1917 adalah film perang unik garapan sineas kawakan, Sam Mendes. Kehebohan filmnya sudah sejak lama diberitakan sebelum filmnya diputar di sini, melalui serangkaian penghargaan yang diraihnya. Di antaranya film terbaik kategori drama dalam ajang Golden Globe baru lalu, hingga 10 nominasi Oscar dalam ajang Academy Awards. Satu hal unik yang sering diberitakan adalah filmnya hanya menggunakan satu shot panjang yang berkesinambungan sejak awal hingga akhir. Kisahnya konon diadaptasi dari cerita kakek dari sang sineas sendiri yang terfokus pada dua tokoh utama yang dibintangi George McKay dan Dean-Charles Chapman. Film ini didukung pula oleh beberapa bintang kenamaan, seperti Colin Firth, Benedict Cumberbacth, serta Mark Strong. Ekspektasi tinggi tentu mengiringi semua orang sebelum menonton filmnya.
Plotnya ringkas saja dan berlatar Perang Dunia Pertama. Dua serdadu Inggris, Tom Blake dan Will Schofield mendapat misi amat penting dari sang jendral untuk membatalkan serangan besar pasukan sekutu terhadap Jerman jauh di lini depan sana. Tom dan Will harus berjalan kaki masuk ke wilayah musuh dengan berbagai macam hal dan rintangan yang mereka temui sepanjang perjalanan.

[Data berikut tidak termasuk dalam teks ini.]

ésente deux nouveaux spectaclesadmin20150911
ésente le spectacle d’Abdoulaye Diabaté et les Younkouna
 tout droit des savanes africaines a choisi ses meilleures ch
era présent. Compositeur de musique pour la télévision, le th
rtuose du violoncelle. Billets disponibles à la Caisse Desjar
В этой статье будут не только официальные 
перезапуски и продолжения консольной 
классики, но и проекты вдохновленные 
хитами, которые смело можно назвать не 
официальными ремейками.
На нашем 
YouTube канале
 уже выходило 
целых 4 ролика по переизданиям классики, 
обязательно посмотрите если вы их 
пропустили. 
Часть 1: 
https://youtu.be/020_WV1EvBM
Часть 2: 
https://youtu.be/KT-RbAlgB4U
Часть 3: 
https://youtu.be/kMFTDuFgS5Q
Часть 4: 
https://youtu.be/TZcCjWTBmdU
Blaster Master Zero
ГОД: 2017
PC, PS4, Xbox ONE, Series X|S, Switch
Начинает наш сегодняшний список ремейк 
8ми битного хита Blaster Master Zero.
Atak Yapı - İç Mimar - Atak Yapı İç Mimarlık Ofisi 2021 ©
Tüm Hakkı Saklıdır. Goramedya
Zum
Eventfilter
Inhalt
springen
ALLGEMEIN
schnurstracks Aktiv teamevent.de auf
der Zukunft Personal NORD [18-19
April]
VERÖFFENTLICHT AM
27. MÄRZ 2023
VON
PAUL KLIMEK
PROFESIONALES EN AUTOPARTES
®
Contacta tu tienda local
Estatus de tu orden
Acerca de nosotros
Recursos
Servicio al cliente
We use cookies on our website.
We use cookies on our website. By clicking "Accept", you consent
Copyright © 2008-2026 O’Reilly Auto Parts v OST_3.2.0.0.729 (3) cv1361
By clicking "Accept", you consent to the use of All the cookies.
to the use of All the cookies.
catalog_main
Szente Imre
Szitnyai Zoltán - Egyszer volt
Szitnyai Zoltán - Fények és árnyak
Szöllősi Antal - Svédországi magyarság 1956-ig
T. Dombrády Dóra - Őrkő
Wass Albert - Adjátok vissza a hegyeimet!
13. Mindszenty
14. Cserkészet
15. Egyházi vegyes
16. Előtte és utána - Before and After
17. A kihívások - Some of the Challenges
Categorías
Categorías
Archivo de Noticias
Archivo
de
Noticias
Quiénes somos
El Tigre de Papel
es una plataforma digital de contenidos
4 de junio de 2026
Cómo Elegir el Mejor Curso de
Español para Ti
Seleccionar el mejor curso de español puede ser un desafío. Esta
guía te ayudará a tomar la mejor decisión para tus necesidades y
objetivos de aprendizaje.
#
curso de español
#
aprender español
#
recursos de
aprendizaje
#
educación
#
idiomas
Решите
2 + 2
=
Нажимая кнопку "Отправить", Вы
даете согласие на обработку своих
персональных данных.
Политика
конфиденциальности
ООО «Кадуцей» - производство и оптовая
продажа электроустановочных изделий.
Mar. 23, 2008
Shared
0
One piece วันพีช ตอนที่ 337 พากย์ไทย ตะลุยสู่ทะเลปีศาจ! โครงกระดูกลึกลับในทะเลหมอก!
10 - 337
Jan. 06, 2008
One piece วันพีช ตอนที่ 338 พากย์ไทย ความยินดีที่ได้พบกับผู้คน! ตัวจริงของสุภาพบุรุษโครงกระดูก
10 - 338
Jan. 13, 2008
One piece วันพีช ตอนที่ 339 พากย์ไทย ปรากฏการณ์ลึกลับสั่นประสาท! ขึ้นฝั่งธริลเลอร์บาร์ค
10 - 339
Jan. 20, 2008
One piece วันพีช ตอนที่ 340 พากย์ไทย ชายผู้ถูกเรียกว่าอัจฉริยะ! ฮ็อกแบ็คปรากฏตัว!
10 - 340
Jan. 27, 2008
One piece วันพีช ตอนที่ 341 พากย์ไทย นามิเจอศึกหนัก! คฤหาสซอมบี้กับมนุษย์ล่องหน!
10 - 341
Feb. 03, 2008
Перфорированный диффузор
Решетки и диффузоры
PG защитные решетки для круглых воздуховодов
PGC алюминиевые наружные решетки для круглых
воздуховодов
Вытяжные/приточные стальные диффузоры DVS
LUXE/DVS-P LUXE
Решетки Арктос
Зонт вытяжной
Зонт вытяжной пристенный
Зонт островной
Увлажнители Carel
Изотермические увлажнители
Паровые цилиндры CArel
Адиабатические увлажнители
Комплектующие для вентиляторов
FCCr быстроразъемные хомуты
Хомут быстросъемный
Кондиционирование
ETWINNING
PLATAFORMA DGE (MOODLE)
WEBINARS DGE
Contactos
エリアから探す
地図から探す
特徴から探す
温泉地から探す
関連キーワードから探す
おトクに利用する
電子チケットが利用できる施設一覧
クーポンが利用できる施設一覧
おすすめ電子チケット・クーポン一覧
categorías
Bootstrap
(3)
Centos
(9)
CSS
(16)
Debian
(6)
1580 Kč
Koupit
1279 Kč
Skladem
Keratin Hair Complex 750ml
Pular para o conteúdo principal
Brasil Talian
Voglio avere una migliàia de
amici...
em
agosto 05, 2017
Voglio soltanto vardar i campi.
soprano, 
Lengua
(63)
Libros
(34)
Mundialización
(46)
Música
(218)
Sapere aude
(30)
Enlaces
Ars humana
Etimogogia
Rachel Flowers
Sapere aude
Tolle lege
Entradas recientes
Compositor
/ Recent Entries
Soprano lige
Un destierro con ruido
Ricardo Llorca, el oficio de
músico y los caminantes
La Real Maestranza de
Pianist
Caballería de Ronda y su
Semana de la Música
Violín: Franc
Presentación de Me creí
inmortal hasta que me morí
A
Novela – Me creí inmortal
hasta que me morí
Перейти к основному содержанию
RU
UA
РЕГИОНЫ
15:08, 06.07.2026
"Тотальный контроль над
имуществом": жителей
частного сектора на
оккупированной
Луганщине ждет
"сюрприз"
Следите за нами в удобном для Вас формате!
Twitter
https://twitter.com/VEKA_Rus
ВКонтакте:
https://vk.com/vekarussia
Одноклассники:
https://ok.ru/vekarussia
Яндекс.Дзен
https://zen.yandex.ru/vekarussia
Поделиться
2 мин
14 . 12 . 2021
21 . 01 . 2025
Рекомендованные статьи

Dengan kisah yang sangat sederhana film ini menampilkan perjalanan dua tokohnya nyaris secara real time (satu waktu tak terputus). Nyaris real time? Jauh sebelum ini, kita semua tahu bahwa sang sineas menggunakan teknik long take yang berkesinambungan sepanjang filmnya. Mendes bisa jadi terinspirasi dari film garapannya sendiri, Spectre (James Bond) yang dalam opening sekuennya menggunakan teknik yang sama di awal filmnya. Filmnya menggunakan teknik long take yang seolah terlihat tak terputus, hanya satu shot, padahal ia memotongnya beberapa kali (2x). Dalam 1917, hebatnya ia menggunakan teknik ini sepanjang filmnya. Tentunya ini adalah teknik yang sangat sangat sulit untuk dilakukan karena tetap saja ia harus melakukan teknik long take sepanjang waktu dan memotongnya dalam beberapa momen.
Bagi penikmat film yang memiliki sedikit pengetahuan tentang teknis produksi, tentu tak sulit melihat di mana potongan-potongan filmnya. Bahkan seringkali mudah terlihat, misalnya menggunakan potongan cut saat layar hitam (masuk ke dalam bunker) atau ketika kamera bergerak secara cepat, hingga transisi halus menggunakan teknik wipe ketika shot melintasi pagar, tiang pancang, tembok, atau badan seseorang. Sineas legendaris, Alfred Hicthcock telah melakukan hal yang sama dalam The Rope (1948) bahkan secara real time sepanjang filmnya. Birdman adalah satu contoh film modern yang menggunakan teknik senada. Sayangnya, 1917 tidaklah real time, ada jeda waktu yang melompat dalam beberapa momen. Beberapa momen melompat ini justru membuat saya sedikit lepas dari kisahnya. Namun, bukan berarti film ini tidak istimewa secara teknis.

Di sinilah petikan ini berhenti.